TRECHO DO DOCUMENTO:
******************************
Este estado de coisas prevalece igualmente em Angola no qual os trabalhadores Angolanos vendem a mão-de-obra barata igual à Era da Revolução Industrial na Grã-Bretanha. Salários baixos; condições de trabalhos precários; sem seguros sociais; sem salários mínimos definidos por lei; sem contractos de trabalho; expostos aos despendimentos arbitrários, compulsivos e em massa; sem qualquer protecção por parte do Estado Angolano, cujos Governantes são Sócios maioritários na maior parte das empresas estrangeiras que operam no País.

 

Portanto, a missão diplomática do Enviado Especial do Presidente Sata à Cidade Alta, deve revestir-se de qualquer segredo de Estado. Contudo, de forma implícita, deixa-nos duas lições importantes:


a) Acabar com a cultura de perseguição de estadistas pós-poder.


b) Governar bem para que o fim do consulado de um Chefe de Estado seja o início da prestação de bons serviços à nação, como bom cidadão. 


Ali reside a essência do “Contraste do Poder e da Vida Humana”. Nas Democracias Ocidentais, a consolidação do Estado e a eficácia do poder político consiste essencialmente no “princípio da continuidade” dos actos governativos. Evitar que haja rupturas bruscas no encadeamento sucessivo da administração do Estado – de um governo para outro.

 

Isso só se torna viável se houver a transição do poder de modo harmonioso e ordeiro em que os antigos Chefes de Estado sejam valorizados, sintam seguros e livres, sejam protegidos pelo Estado, tenham estatutos especiais e possam participar activamente na vida privada e pública e sejam conferidos responsabilidades de transmitir o seu legado ao Estado e estejam disponíveis para cumprir as tarefas sensíveis de determinados dossiers que eram do domínio dos consulados anteriores. Aliás, na qualidade de Anciãos, os antigos Presidentes são efectivamente Conselheiros mais conchegados e confidentes do Presidente actual, que regularmente o aconselham em fóruns próprios sobre os assuntos complexos do Estado.  
Pois, nas transições sucessivas de governos nenhum acto do Estado, passado ou presente, deve ser descurado ou posto de parte. Cada Actor ou Agente do Estado é um valor acrescido que deve ser cuidado e altamente valorizado com vista a melhorar o empenho das instituições do Estado. Quanto mais eficaz for aplicado o princípio da continuidade, mais estabilidade sociopolítica que se alcança, mais conhecimentos que se acumula e se rentabiliza e maior amplitude que se torna a administração do Estado.

 

A inobservância do princípio da continuidade resulta-se geralmente no seguinte: No surgimento de regimes autoritários e totalitários que se eternizam no poder; na corrupção institucionalizada; na extracção dos recursos financeiros ao estrangeiro; na arbitrariedade; na fragilidade de instituições públicas; na ineficácia da lei e da administração da justiça, o que naturalmente leva à injustiça social, ao enriquecimento ilícito, à pobreza extrema e à miséria. Numa dada altura, provocam descontentamentos generalizados que se transformam numa Revolução. Por isso, a crise que se desenrola no Norte da África e no Mundo Árabe, com fortes reflexos na África Negra, em parte, é o resultado deste fenómeno.
******************************
DADOS FORNECIDOS:
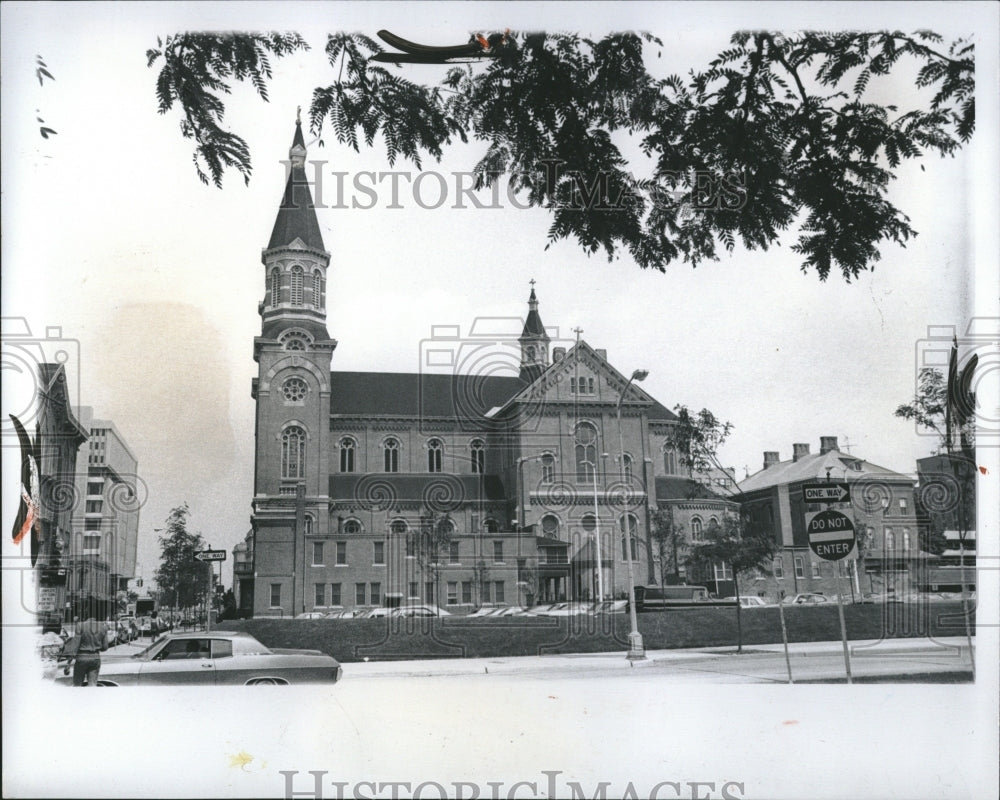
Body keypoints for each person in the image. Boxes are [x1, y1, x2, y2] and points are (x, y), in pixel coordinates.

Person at [69, 616, 109, 687]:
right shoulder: (103, 627)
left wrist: (68, 663)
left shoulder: (80, 625)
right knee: (92, 685)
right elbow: (105, 647)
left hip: (82, 657)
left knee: (77, 685)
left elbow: (75, 647)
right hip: (95, 657)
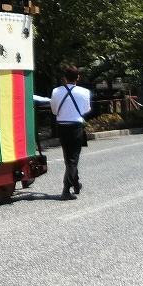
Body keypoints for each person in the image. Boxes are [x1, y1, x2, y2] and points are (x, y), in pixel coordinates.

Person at [50, 65, 92, 200]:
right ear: (78, 77)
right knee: (73, 159)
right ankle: (66, 190)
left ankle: (76, 184)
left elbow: (54, 111)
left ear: (64, 78)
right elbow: (86, 109)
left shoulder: (56, 91)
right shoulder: (85, 92)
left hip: (61, 126)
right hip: (76, 126)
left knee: (68, 157)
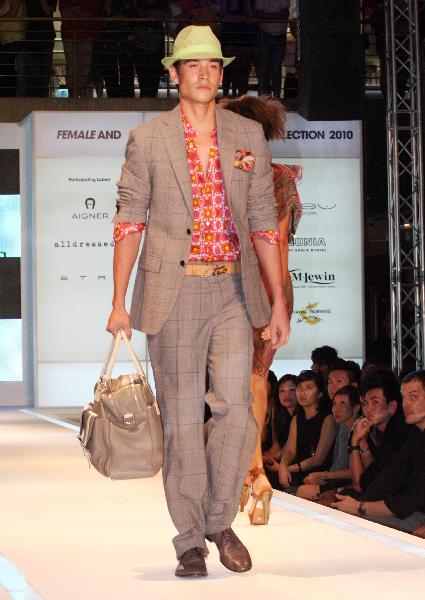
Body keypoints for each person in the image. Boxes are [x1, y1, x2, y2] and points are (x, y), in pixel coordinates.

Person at [107, 25, 290, 577]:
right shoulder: (148, 139)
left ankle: (218, 519)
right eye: (194, 65)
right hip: (175, 291)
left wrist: (278, 302)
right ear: (174, 74)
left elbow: (263, 223)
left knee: (236, 407)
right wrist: (118, 301)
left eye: (213, 65)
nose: (205, 73)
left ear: (221, 72)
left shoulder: (245, 137)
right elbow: (130, 218)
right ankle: (189, 539)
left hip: (235, 290)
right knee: (183, 420)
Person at [220, 94, 302, 525]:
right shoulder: (281, 177)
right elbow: (281, 249)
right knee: (255, 382)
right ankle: (256, 479)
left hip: (232, 288)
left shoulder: (228, 176)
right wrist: (279, 304)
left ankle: (245, 474)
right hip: (273, 290)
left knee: (231, 386)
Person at [332, 370, 425, 534]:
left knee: (351, 520)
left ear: (391, 406)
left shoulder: (402, 432)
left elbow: (409, 498)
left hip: (415, 511)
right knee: (343, 514)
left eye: (414, 397)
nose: (406, 404)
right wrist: (357, 442)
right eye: (404, 398)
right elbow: (380, 480)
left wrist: (360, 507)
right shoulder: (415, 436)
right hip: (408, 507)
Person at [267, 370, 337, 492]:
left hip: (315, 475)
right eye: (299, 388)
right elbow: (290, 450)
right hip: (296, 471)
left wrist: (285, 469)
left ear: (320, 394)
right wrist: (283, 465)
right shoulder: (297, 418)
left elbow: (318, 459)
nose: (302, 392)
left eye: (308, 388)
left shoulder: (328, 419)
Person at [348, 369, 409, 495]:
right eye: (365, 403)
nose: (368, 409)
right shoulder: (384, 430)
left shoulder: (399, 432)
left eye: (375, 402)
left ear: (392, 406)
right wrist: (363, 443)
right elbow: (374, 477)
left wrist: (354, 442)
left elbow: (359, 485)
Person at [296, 385, 361, 502]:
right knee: (304, 486)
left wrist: (323, 476)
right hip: (336, 479)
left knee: (303, 491)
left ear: (356, 408)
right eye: (334, 404)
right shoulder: (343, 426)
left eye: (342, 404)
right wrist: (323, 478)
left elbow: (353, 473)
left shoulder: (359, 431)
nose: (336, 409)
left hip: (351, 485)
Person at [253, 0, 289, 98]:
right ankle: (267, 97)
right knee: (265, 68)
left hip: (278, 35)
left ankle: (275, 97)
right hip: (265, 35)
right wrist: (277, 16)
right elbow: (259, 14)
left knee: (276, 69)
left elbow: (285, 14)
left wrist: (267, 16)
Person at [22, 0, 57, 97]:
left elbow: (47, 11)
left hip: (46, 36)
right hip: (31, 36)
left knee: (44, 75)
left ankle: (42, 100)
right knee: (31, 75)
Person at [262, 373, 297, 462]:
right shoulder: (277, 413)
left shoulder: (301, 417)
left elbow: (286, 450)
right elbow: (276, 446)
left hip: (293, 461)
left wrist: (266, 460)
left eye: (292, 390)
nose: (286, 395)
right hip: (279, 459)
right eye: (282, 391)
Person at [0, 0, 26, 97]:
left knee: (10, 71)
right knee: (6, 70)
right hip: (5, 40)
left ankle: (11, 96)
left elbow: (13, 13)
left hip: (15, 38)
******************************
TAREFA 1: Copie, do texto sobre a transição do poder, o trecho que vai de "a) Acabar com" até "como bom cidadão.".
TAREFA 2: Prossiga com o texto sobre a transição do poder a partir do ponto em que ele termina.

RESULTADO DA TAREFA 1:
a) Acabar com a cultura de perseguição de estadistas pós-poder.


b) Governar bem para que o fim do consulado de um Chefe de Estado seja o início da prestação de bons serviços à nação, como bom cidadão.

RESULTADO DA TAREFA 2:
Por outro lado, a “Boa Governação” é o verso da moeda, uma condição sine qua non, que viabiliza o processo da continuidade. Perante um Regime corrupto e tirânico que termina numa derrocada como do caso do Coronel Muamar Kadhafi, da Líbia, fica difícil sustentar o princípio da continuidade. Visto que, os aspectos positivos da governação prolongada ficam desequilibrados pelos factores negativos que levam o país a mergulhar-se na tragédia.
Por exemplo, Muamar Kadhafi empenhou-se muito na união e na integração regional do Continente Africano. Alocou imensos investimentos nas infra-estruturas dos Países Africanos, com cerca de 20% do Orçamento da União Africana sob o encargo da Líbia. São aspectos positivos que devemos reconhecer, dando o facto de que muitos Países Africanos, produtores do petróleo, não o fazem. No caso especifico de Angola, preferimos investir, em peso, em Portugal para salvar os portugueses cuja economia está falida, em detrimento dos nossos irmãos Africanos que carecem de investimentos massivos para combater a fome, a pobreza e a miséria.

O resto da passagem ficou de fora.